Despite being a historical CVE, recent evidence of exploitation prompted its addition to the KEV Catalog. This underscores the risk that longstanding vulnerabilities can remain exploitable years after disclosure—especially in widely deployed systems.
CVE-2025-64328 — FreePBX Endpoint Manager OS Command Injection
Severity: High, CVSS-8.6
Impact: Authenticated OS command injection
This flaw resides in the FreePBX Endpoint Manager and allows an authenticated user to inject OS-level commands through the testconnection function. Once executed at the system level (typically as the asterisk user), this can lead to full system compromise or deeper network pivoting.
Because this vulnerability still requires credentials to authenticate, its exploitability is slightly lower than credential-less RCE. However, for environments where an attacker can obtain a valid session (via phishing, credential theft, etc.), the risk remains significant.
CVE-2021-39935 — GitLab Server-Side Request Forgery (SSRF)
Severity: High, CVSS-8.5
Impact: SSRF allowing unauthorized backend requests
This vulnerability affects GitLab Community Edition (CE) and Enterprise Edition (EE) versions prior to several fixed releases.

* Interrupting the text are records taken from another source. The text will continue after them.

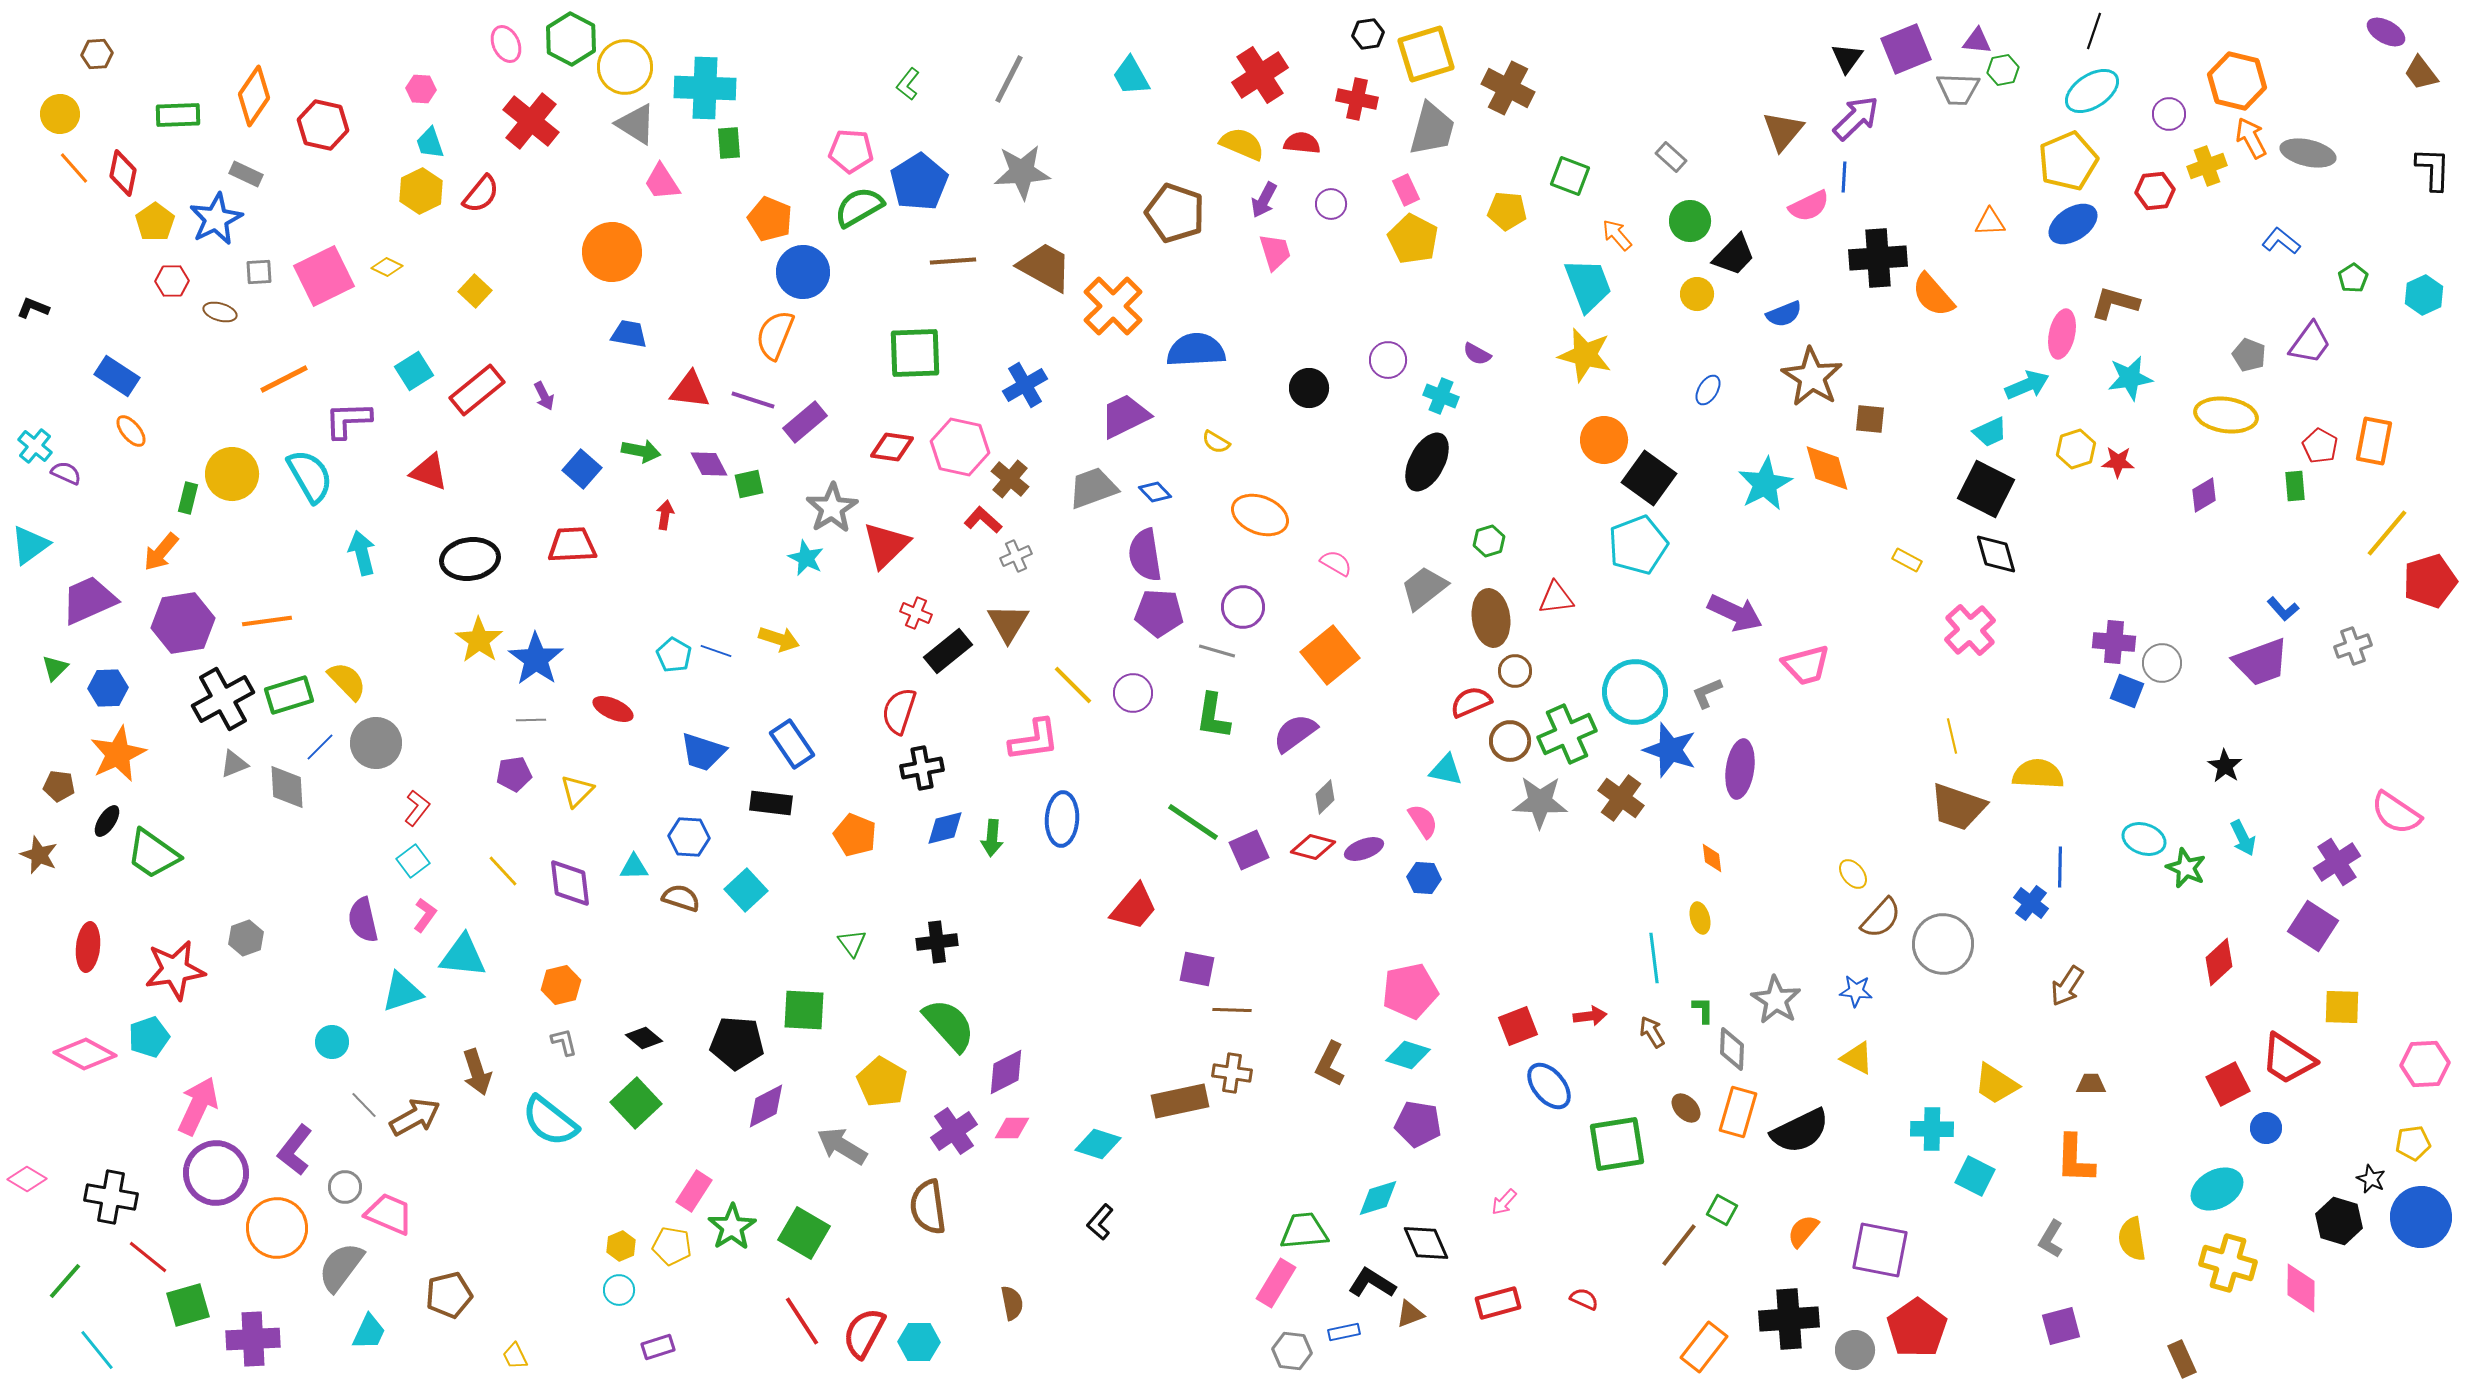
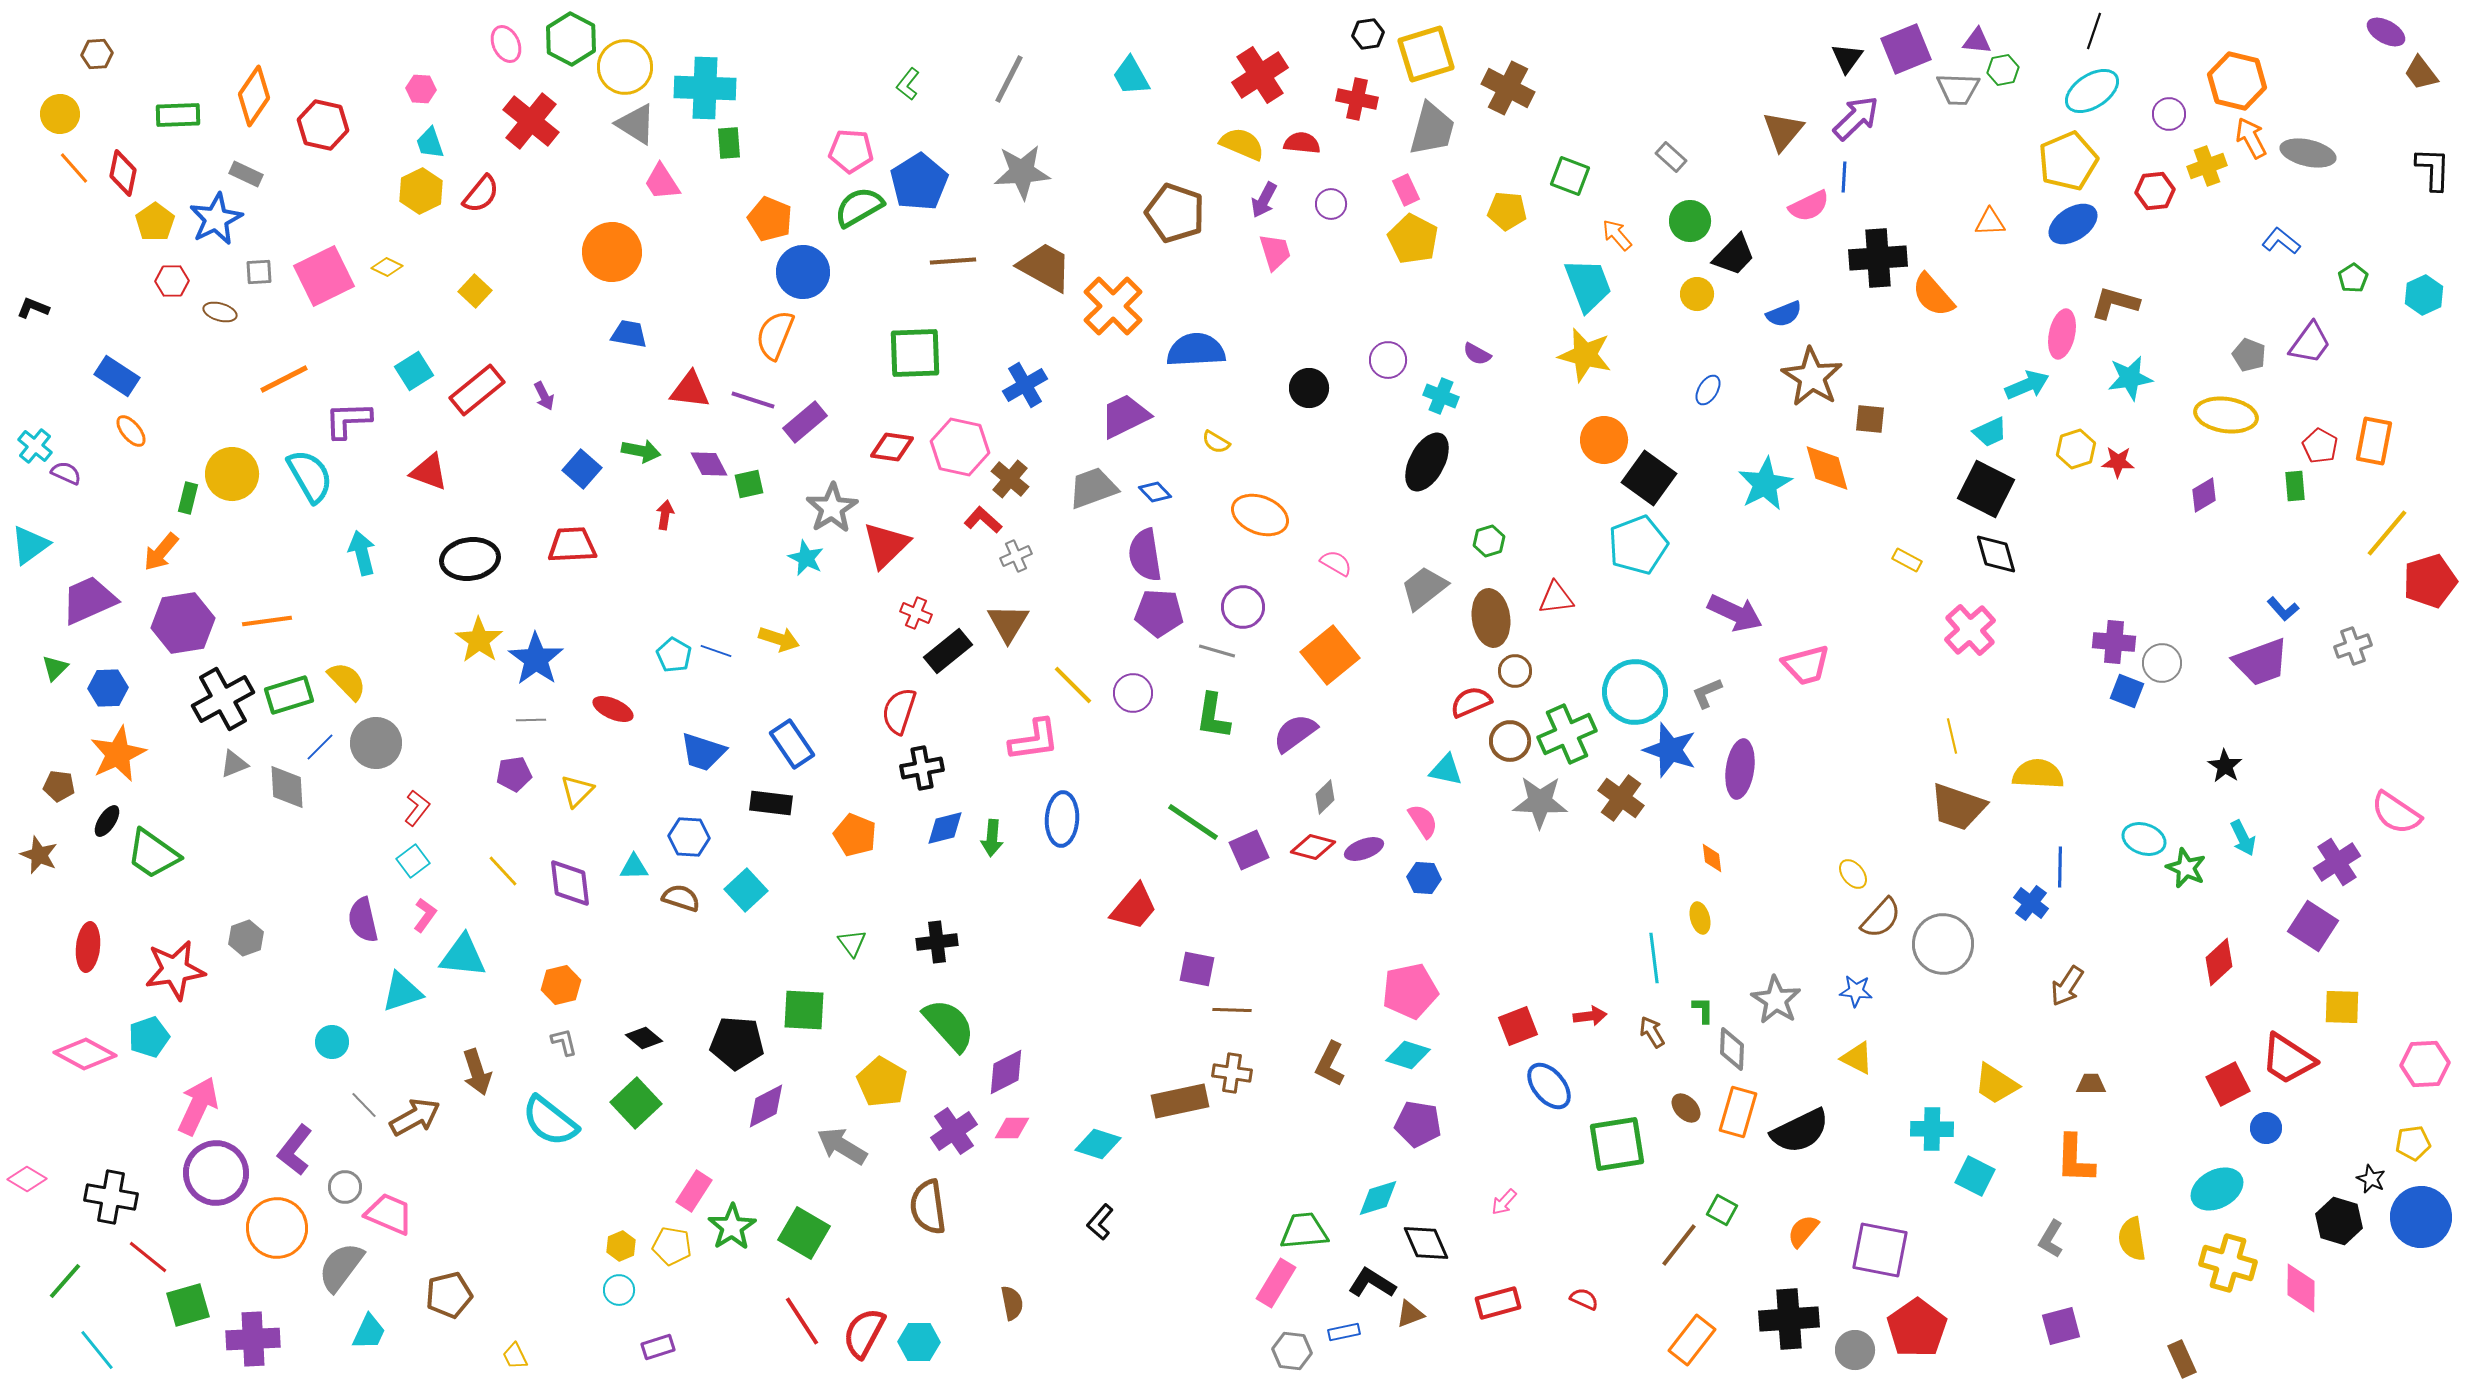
orange rectangle at (1704, 1347): moved 12 px left, 7 px up
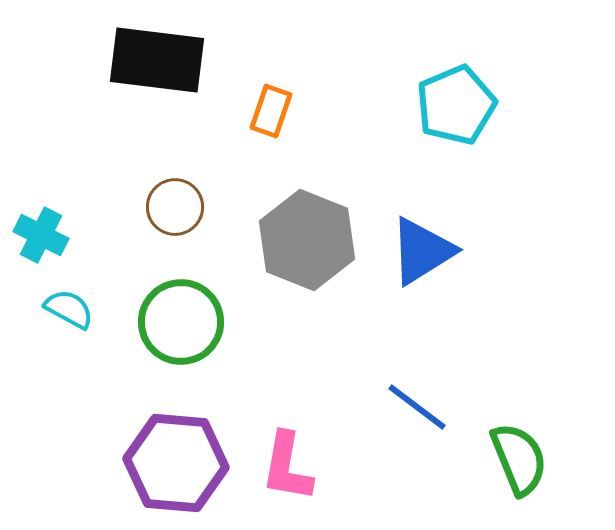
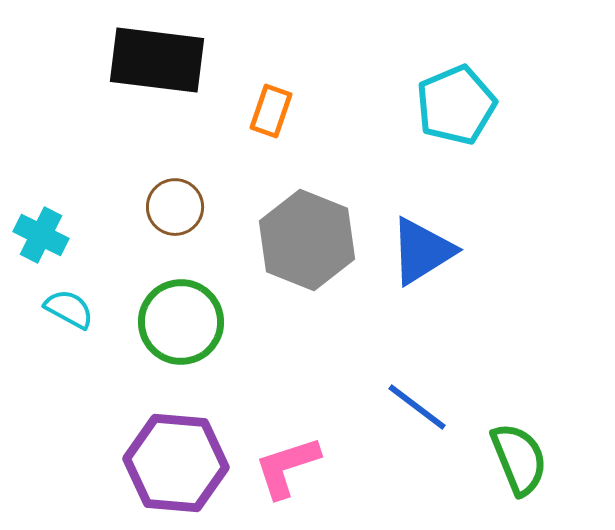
pink L-shape: rotated 62 degrees clockwise
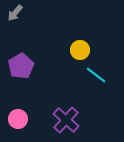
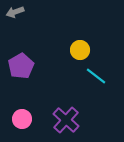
gray arrow: moved 1 px up; rotated 30 degrees clockwise
cyan line: moved 1 px down
pink circle: moved 4 px right
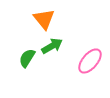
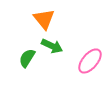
green arrow: rotated 55 degrees clockwise
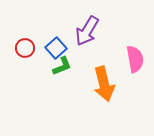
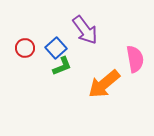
purple arrow: moved 2 px left, 1 px up; rotated 68 degrees counterclockwise
orange arrow: rotated 64 degrees clockwise
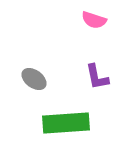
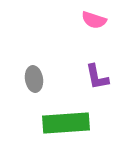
gray ellipse: rotated 45 degrees clockwise
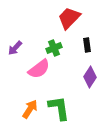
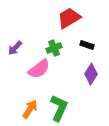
red trapezoid: rotated 15 degrees clockwise
black rectangle: rotated 64 degrees counterclockwise
purple diamond: moved 1 px right, 3 px up
green L-shape: rotated 32 degrees clockwise
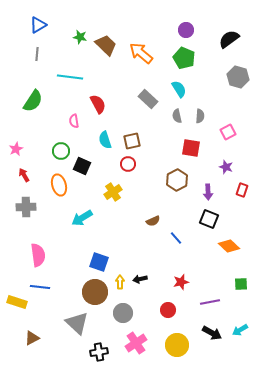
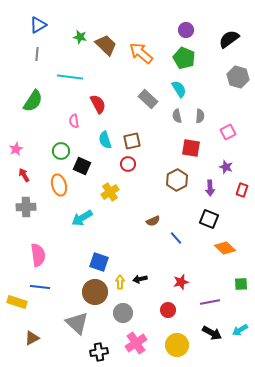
yellow cross at (113, 192): moved 3 px left
purple arrow at (208, 192): moved 2 px right, 4 px up
orange diamond at (229, 246): moved 4 px left, 2 px down
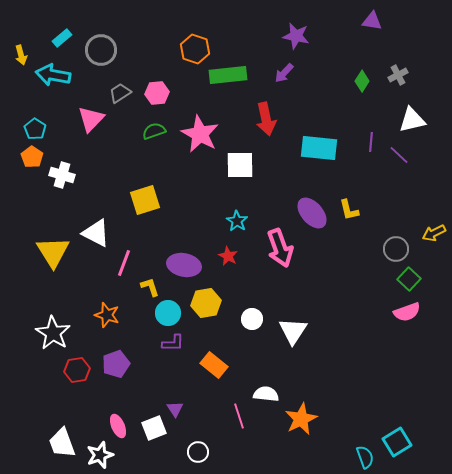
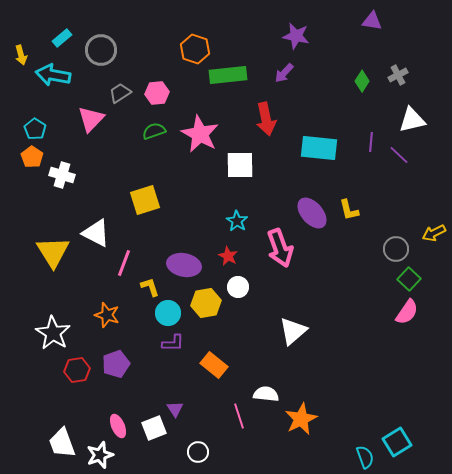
pink semicircle at (407, 312): rotated 36 degrees counterclockwise
white circle at (252, 319): moved 14 px left, 32 px up
white triangle at (293, 331): rotated 16 degrees clockwise
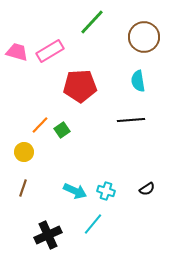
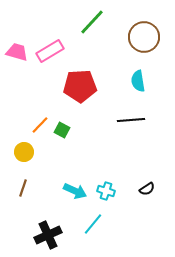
green square: rotated 28 degrees counterclockwise
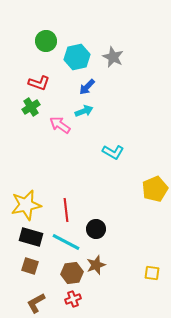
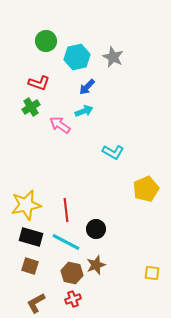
yellow pentagon: moved 9 px left
brown hexagon: rotated 20 degrees clockwise
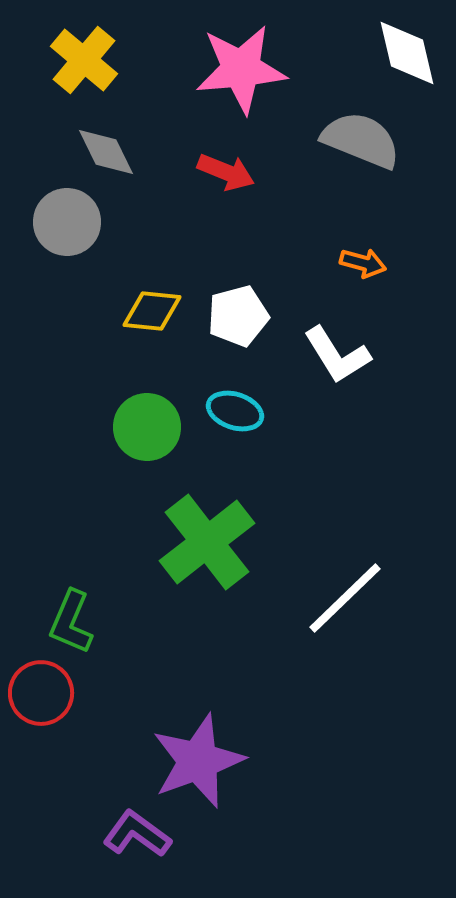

It allows an unauthenticated external actor to abuse the CI Lint API to perform server-side request forgery (SSRF).
SSRF vulnerabilities can enable attackers to make the server perform requests on their behalf, potentially accessing internal resources or triggering additional chained exploits. This type of flaw is especially valuable in broader exploitation campaigns.
What This Means for Your Security Program
- Immediate Prioritization: All CVEs in the KEV Catalog should be treated as urgent patching items. Federal agencies have strict deadlines; private organizations should align their vulnerability management accordingly.
- Defense-In-Depth: Beyond patching, implement compensating controls such as network segmentation, authentication hardening, Web Application Firewalls (WAFs), and monitoring for exploitation indicators.
- Legacy Systems Risk: The inclusion of older vulnerabilities like CVE-2019-19006 highlights that unpatched legacy systems can still be actively targeted.
- Threat Visibility: Because these vulnerabilities are observed being exploited (or have strong evidence pointing to exploitation activities), they should inform threat modeling, red-team exercises, and incident response planning.
Keeping pace with the ever-evolving KEV Catalog is a cornerstone of resilient cyber defense. By understanding what is being targeted in the wild and how these vulnerabilities operate, organizations can reduce their attack surface and improve risk mitigation outcomes.